__Exercise goal__. Continue the netcat-over-UDP Wireshark question-and-answer text from its final sentence.

__Source text__.
▬▬▬
Sending file with netcat over UDP: Unusual Wireshark output

netcatnetworkingudp

For the purposes of demonstrating differences between TCP and UDP, I'm piping the contents of a file across a network connection, and recording the interaction with Wireshark. Everything looks normal in TCP, but in UDP things get a little weird.

I'm setting up listening on Machine A with

netcat -ul 5000

Then sending the file from Machine B with:

netcat -u <ip address> 5000 < file.txt

When I review the Wireshark log, I get half the message through UDP packets, and half apparently through IPv4 with no datagram at all (see screenshot below).

Wireshark output

Is this just Wireshark being weird in the way it displays data, or is half the message really coming across without anything from UDP? And why?

Best Answer

You get one UDP packet, which has the size of the file you are sending. The UDP packet is then fragmented to several IP packets by the IP stack.

Wireshark shows both the original IPv4 fragmented packets and the defragmented UDP packet fragments.

This is the standard operating behavior on IP level if the upper level sends larger packets than the MTU of the L2 protocol allows.
▬▬▬
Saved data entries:
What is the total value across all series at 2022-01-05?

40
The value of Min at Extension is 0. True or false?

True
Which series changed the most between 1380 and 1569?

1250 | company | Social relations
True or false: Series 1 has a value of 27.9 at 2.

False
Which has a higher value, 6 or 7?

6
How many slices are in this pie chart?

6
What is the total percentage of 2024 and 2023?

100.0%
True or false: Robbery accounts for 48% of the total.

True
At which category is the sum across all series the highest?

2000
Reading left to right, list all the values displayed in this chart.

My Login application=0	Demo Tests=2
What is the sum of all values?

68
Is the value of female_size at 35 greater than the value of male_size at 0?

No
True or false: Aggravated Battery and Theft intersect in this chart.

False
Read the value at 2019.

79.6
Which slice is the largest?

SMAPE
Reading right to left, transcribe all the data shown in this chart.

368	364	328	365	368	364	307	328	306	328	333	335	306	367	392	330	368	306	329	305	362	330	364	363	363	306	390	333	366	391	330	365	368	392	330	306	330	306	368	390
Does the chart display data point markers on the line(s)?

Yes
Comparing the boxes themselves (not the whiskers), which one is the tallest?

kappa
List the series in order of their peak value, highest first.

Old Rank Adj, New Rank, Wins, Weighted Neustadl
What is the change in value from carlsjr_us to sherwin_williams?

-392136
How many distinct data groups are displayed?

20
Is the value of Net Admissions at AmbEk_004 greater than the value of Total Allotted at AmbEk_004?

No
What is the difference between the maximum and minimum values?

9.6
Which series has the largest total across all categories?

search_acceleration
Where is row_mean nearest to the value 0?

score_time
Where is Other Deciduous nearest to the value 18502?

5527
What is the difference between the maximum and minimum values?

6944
▬▬▬
__Result for this exercise__.
In TCP protocol, the protocol finds out the largest non-fragmentable Path MTU between hosts, and uses that size to send correct sized packets, so that IP level fragmentation doesn't need to be done. This has benefits on the protocol operation.

Update:

IPv4 is the L3 (internet layer) protocol that handles the routing part of network operation. UDP is the L4 (transmission level) protocol that operates on top of IPv4.

And a concrete answer to your question:

This is the normal way of Wireshark showing fragmented data, showing both protocol layers. If you have HTTP requests, then you will see IPv4 + TCP + HTTP decoded requests in Wireshark, that is normal also.

Half of the message isn't coming from anywhere else, it is the same data on different levels of the protocol stack.